Since July 2018, we have offered care to refugees from Cameroon’s Northwest and Southwest regions and host communities. In November 2019, we handed over our activities to the Ministry of Health. During the project, we conducted close to 36,000 consultations, treated over 4,400 cases of malaria and offered mental health care to nearly 1,300 people. We also rolled out sexual and reproductive health services, including responding to sexual and gender-based violence.

Women’s health 

The focus of our activities in Jahun general hospital, Jigawa state, is comprehensive emergency obstetrics and neonatal care. In 2019, our teams assisted over 13,400 births, 70 per cent of which were complicated cases. A specialised team at the hospital also performed vesico-vaginal surgery on 302 women with obstetric fistula, a condition resulting from prolonged or obstructed labour. In addition, our staff supported basic emergency obstetric and neonatal care in four other facilities in the area. 

In Port-Harcourt, Rivers state, we run two clinics offering medical care and mental health care to an increasing number of victims of sexual violence.
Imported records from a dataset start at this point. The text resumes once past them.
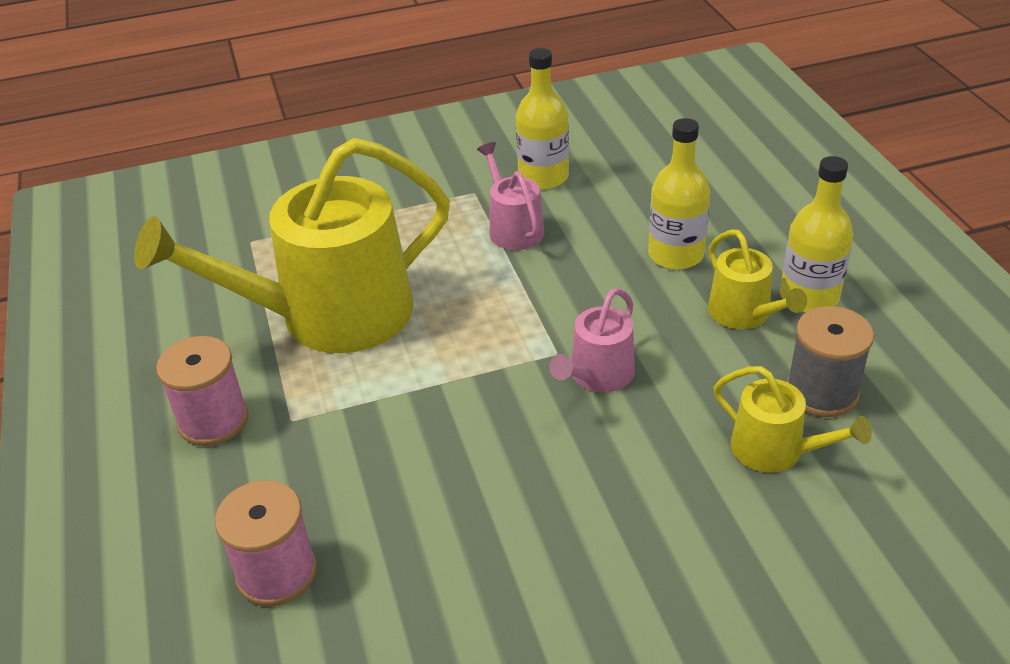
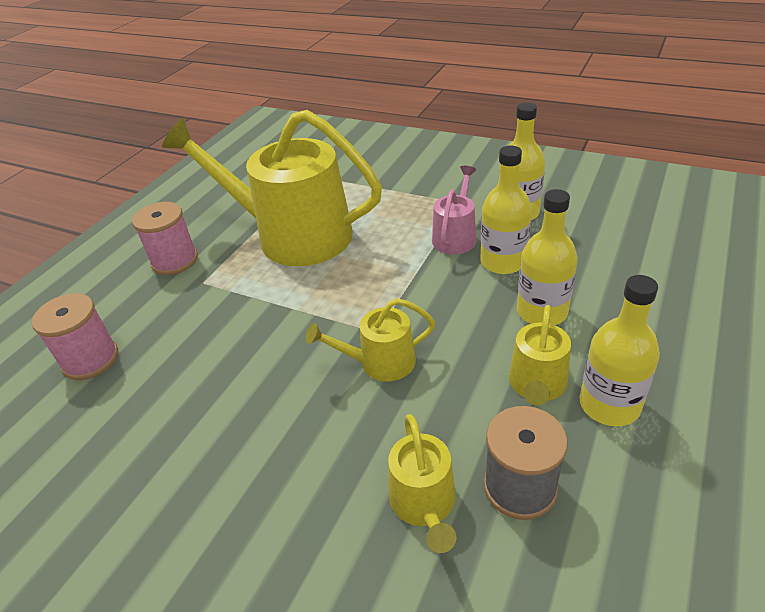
camera: 45 degrees right, 0 degrees up
pink watering can [549,288,635,393] -> yellow watering can [306,298,435,381]
none -> yellow bottle [480,146,532,274]

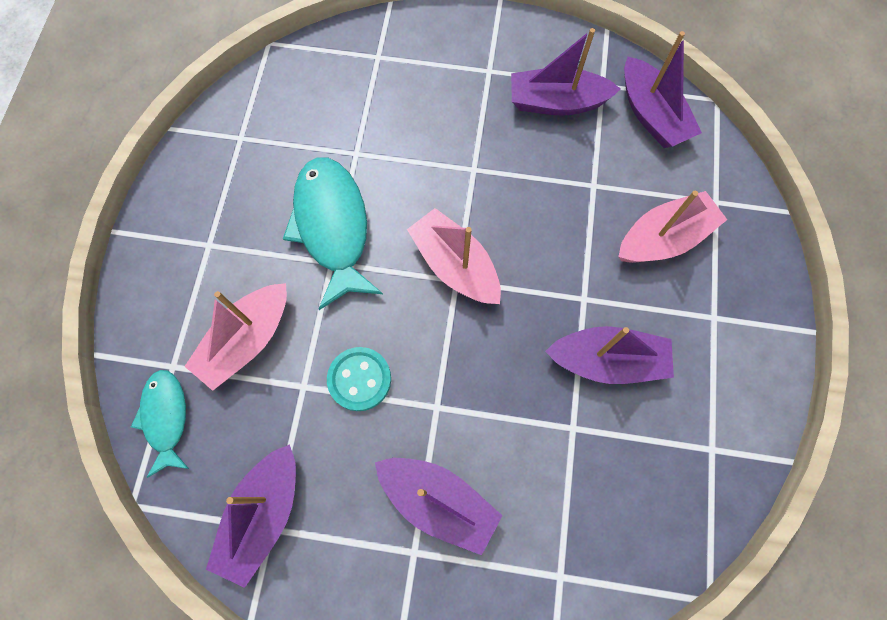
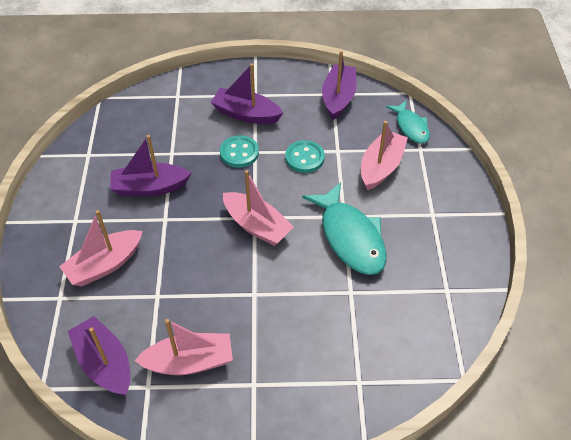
camera: 170 degrees right, 20 degrees down
purple boat [511,28,621,116] -> pink boat [134,319,233,375]
none -> turquoise button [220,135,259,168]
During the year, we treated 1,424 new patients, 61 per cent of them under 18 years old. 

Lead poisoning and noma

In 2019, 938 patients completed chelation therapy in our treatment programme for children under five affected by lead poisoning associated with artisanal gold mining in Zamfara state. In October, together with the Ministry of Health, Occupational Knowledge International (OKI) and TerraGraphics International Foundation (TIF), we published results from the pilot programme we ran in Niger state from 2016 to 2018, showing how safer mining practices reduced blood lead levels by 32 per cent. We continue to treat lead poisoning cases, carry out operational research and advocate solutions with our partners and the federal authorities. 

Noma is a gangrenous disease that causes disfigurement. It affects young children in particular, leaving scars that only complex reconstructive surgery can repair. Four times a year, we send specialised surgeons, nurses and anaesthetists to support noma treatment at Sokoto Children’s Hospital. As well as surgeries, we provide nutritional and psychosocial care and physiotherapy. In 2019, our teams carried out 170 surgical interventions and 530 individual mental health consultations. With the Ministry of Health, we also conduct outreach with a focus on early detection and treatment in Sokoto, Kebbi, Niger and Zamfara states. 
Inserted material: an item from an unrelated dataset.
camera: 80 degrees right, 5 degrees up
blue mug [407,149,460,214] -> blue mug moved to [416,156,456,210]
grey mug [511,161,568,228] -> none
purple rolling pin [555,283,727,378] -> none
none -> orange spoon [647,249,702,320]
In 2019, we continued to call for recognition of, and solutions to, noma, through medical conferences, advocating increased surgical capacity, and screening the MSF-supported documentary ‘Restoring Dignity’ across Nigeria and worldwide.  

Lassa fever 

In Ebonyi state, in response to an outbreak of Lassa fever ─ an acute haemorrhagic illness ─ which was declared a national emergency, we assisted the state and federal ministries of health and the Nigerian Centre for Disease Control with technical support and staff training at a teaching hospital in Abakaliki.